[Opening Document segment section]

- Theatrical release poster
- Directed by: Mike Cuff; Scott Windhauser;
- Written by: Heinz Treschnitzer; Mike Cuff; Scott Windhauser;
- Based on: Dead Trigger by Madfinger Games
- Produced by: Marina Bespalov; Michael Tadross Jr.;
- Starring: Dolph Lundgren; Autumn Reeser; Brooke Johnston; Chris Galya; Romeo Miller; Isaiah Washington;
- Cinematography: Jonathan Hall
- Edited by: Simon Van Gelder
- Music by: Stephen Edwards
- Production companies: Aldamisa Entertainment; Tadross Media Group;
- Distributed by: Saban Films
- Release dates: June 28, 2017 (Moscow International Film Festival); May 3, 2019 (United States);
- Running time: 91 minutes
- Country: United States
- Language: English

= Dead Trigger (film) =

Dead Trigger is a 2017 American science fiction action horror film directed by Mike Cuff and Scott Windhauser, who were also both writers with Heinz Treschnitzer. The film is based on the mobile game of the same name. The film stars Dolph Lundgren, Autumn Reeser, Brooke Johnston, Chris Galya, Romeo Miller and Isaiah Washington.

The film was released in a limited release and through video on demand in the United States on May 3, 2019, by Saban Films, and was widely panned by critics.

[Closing Document segment section]
[Opening Excerpted data section]

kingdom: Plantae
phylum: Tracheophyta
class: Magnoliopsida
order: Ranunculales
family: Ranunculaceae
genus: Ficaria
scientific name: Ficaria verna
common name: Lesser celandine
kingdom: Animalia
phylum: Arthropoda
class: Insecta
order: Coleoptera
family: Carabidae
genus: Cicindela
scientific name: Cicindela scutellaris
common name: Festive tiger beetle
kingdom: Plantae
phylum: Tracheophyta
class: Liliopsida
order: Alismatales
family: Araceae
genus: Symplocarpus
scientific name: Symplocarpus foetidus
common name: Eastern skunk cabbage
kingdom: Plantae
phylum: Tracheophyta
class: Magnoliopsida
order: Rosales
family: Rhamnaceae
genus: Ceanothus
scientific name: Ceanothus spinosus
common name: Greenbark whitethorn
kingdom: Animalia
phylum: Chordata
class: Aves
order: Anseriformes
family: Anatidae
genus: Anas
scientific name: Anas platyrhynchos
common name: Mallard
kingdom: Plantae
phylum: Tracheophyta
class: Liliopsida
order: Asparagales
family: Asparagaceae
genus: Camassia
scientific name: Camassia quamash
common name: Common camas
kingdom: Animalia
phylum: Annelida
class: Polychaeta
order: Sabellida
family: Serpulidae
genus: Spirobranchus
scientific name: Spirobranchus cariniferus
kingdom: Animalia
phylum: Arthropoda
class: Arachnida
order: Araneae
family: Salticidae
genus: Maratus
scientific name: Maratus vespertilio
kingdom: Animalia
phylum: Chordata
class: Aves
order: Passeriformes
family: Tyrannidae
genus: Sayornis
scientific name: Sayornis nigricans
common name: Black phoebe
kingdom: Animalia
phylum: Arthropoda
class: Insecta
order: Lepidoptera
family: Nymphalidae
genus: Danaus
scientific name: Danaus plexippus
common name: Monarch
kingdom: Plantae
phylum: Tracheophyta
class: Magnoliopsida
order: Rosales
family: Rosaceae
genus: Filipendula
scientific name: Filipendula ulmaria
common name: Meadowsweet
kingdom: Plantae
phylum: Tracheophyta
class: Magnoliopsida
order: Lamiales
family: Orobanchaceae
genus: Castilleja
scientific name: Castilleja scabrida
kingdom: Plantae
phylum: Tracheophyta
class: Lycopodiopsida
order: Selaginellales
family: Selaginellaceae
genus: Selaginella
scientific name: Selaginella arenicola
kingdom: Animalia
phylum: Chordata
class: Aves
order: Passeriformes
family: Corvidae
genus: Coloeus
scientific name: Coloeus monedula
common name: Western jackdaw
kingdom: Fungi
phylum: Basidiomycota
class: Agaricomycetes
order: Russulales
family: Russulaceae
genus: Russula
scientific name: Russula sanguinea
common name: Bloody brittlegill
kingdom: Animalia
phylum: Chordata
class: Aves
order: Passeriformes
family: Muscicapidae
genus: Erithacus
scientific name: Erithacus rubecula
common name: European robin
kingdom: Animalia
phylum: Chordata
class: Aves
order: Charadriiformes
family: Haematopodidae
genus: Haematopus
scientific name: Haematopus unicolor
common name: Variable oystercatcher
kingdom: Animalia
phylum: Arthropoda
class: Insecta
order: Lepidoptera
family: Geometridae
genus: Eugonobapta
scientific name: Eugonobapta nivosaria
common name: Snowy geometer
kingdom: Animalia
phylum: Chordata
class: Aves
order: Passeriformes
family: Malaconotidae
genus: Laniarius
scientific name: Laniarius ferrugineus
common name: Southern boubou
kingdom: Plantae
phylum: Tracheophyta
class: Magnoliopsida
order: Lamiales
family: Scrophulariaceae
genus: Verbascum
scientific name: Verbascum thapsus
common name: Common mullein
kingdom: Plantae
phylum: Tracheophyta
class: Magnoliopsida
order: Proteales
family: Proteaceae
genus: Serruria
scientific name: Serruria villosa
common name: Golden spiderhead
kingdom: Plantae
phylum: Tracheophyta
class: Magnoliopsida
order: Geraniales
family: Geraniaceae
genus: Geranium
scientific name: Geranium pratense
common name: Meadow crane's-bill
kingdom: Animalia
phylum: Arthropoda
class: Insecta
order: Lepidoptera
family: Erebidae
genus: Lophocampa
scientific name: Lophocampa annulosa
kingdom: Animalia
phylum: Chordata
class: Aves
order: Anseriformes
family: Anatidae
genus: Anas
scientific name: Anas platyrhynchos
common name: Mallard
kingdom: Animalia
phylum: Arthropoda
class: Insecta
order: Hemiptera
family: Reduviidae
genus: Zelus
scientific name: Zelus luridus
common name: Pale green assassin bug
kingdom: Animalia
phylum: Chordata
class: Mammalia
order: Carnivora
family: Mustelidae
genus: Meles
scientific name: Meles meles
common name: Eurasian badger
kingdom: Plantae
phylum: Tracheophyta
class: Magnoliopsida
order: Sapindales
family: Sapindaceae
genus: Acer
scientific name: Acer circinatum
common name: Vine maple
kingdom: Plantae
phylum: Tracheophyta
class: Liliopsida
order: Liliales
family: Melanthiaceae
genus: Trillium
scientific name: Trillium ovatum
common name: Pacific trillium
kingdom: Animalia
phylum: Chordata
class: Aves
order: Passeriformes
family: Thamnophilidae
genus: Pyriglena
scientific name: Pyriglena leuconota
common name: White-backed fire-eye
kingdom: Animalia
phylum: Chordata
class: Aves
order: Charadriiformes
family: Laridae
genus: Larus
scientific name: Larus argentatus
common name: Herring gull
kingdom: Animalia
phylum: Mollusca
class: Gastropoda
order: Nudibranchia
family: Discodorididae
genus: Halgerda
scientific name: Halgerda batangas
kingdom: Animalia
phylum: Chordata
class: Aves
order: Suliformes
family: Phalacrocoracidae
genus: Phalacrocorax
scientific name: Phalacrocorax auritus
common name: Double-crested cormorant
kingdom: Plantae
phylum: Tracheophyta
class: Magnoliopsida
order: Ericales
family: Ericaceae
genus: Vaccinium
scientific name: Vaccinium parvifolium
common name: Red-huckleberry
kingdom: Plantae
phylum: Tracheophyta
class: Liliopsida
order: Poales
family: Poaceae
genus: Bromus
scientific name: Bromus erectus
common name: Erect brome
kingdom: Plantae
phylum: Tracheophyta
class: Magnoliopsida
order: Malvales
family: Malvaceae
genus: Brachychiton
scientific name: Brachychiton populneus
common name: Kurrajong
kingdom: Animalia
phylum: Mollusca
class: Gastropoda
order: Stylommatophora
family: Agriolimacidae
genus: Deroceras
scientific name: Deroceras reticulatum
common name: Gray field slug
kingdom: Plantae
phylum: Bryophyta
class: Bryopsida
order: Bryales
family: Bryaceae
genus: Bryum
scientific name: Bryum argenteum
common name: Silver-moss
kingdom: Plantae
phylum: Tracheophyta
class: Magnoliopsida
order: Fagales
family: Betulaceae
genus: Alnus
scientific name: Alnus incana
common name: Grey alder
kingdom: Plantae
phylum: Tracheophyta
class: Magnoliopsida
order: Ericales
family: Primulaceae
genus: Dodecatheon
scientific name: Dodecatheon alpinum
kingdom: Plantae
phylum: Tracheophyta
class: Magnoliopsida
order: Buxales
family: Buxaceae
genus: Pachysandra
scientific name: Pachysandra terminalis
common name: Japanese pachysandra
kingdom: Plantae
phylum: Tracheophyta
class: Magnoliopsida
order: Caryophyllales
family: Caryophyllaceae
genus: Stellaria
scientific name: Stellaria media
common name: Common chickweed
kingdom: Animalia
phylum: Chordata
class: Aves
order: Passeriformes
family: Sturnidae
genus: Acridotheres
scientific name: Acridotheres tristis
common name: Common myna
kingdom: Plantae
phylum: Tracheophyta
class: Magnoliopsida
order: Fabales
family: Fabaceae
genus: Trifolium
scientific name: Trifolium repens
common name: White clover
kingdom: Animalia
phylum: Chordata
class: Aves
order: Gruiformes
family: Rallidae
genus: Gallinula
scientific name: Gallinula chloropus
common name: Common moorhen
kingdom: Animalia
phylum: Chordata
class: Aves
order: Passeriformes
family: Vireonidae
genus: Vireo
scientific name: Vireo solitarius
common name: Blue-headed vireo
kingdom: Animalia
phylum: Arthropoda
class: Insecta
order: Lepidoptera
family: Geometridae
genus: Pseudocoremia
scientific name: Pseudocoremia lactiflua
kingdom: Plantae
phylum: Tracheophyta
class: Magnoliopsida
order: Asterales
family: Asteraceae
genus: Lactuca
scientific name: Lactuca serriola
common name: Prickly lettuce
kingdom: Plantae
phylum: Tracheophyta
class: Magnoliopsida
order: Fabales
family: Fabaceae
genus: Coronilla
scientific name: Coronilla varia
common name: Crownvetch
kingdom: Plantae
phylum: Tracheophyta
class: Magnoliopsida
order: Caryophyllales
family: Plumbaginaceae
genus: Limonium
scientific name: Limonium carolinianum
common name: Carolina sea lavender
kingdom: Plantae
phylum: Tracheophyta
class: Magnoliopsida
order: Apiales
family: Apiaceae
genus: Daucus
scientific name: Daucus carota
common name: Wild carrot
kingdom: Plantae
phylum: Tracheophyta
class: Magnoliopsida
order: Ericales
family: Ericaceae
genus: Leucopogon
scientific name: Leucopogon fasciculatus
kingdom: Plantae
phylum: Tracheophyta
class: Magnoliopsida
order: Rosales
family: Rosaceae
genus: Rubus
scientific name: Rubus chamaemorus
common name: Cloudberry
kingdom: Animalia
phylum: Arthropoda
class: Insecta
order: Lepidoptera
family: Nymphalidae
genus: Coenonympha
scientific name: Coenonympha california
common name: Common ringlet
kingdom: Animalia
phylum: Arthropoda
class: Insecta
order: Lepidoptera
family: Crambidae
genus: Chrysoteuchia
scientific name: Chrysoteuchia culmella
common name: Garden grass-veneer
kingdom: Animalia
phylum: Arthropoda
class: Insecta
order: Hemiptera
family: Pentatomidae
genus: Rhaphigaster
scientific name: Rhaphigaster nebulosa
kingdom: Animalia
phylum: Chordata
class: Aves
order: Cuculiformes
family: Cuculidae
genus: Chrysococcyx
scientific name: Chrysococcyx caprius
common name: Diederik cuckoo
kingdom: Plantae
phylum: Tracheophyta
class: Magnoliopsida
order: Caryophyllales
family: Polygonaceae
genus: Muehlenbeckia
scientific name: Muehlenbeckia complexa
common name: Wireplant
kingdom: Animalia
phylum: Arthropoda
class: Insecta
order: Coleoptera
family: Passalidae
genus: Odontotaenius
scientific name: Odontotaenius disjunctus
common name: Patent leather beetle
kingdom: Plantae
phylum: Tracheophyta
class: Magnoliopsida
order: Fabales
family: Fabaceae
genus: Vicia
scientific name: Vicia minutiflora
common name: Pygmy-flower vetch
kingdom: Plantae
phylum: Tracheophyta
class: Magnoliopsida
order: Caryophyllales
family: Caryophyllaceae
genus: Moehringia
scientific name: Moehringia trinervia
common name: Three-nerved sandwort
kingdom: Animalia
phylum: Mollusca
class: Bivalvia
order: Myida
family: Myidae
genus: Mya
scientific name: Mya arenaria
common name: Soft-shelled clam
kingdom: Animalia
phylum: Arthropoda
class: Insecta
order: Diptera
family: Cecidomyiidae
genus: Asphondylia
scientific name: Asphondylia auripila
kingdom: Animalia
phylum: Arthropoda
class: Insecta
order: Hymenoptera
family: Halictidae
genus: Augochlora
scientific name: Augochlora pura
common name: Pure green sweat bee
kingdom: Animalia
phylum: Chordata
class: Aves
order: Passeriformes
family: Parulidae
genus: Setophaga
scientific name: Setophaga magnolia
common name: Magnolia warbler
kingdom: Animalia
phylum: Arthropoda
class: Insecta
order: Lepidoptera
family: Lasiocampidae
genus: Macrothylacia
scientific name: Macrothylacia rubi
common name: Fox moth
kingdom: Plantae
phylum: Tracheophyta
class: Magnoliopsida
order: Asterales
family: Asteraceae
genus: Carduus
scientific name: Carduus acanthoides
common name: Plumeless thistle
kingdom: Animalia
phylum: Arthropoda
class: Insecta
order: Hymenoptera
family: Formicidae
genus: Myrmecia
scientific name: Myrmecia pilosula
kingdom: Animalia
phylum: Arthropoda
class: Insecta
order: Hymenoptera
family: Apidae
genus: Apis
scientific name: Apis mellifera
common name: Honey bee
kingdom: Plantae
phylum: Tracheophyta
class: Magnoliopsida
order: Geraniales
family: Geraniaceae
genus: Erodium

[Closing Excerpted data section]

§ Your tasks:
1 > In the text about the film Dead Trigger, which company distributed the film?
2 > Continue the text about the film Dead Trigger from its last sentence.

§ Outputs by task:
1 > Saban Films

2 >
==Plot==
The film follows a world ravaged by a deadly virus that turns people into zombies. Unable to halt the outbreak, the government creates a video game called Dead Trigger to identify skilled players capable of combating the real-life undead. Captain Kyle Walker leads a team of elite soldiers and gamers on a mission to locate a group of scientists who may have developed a cure for the virus.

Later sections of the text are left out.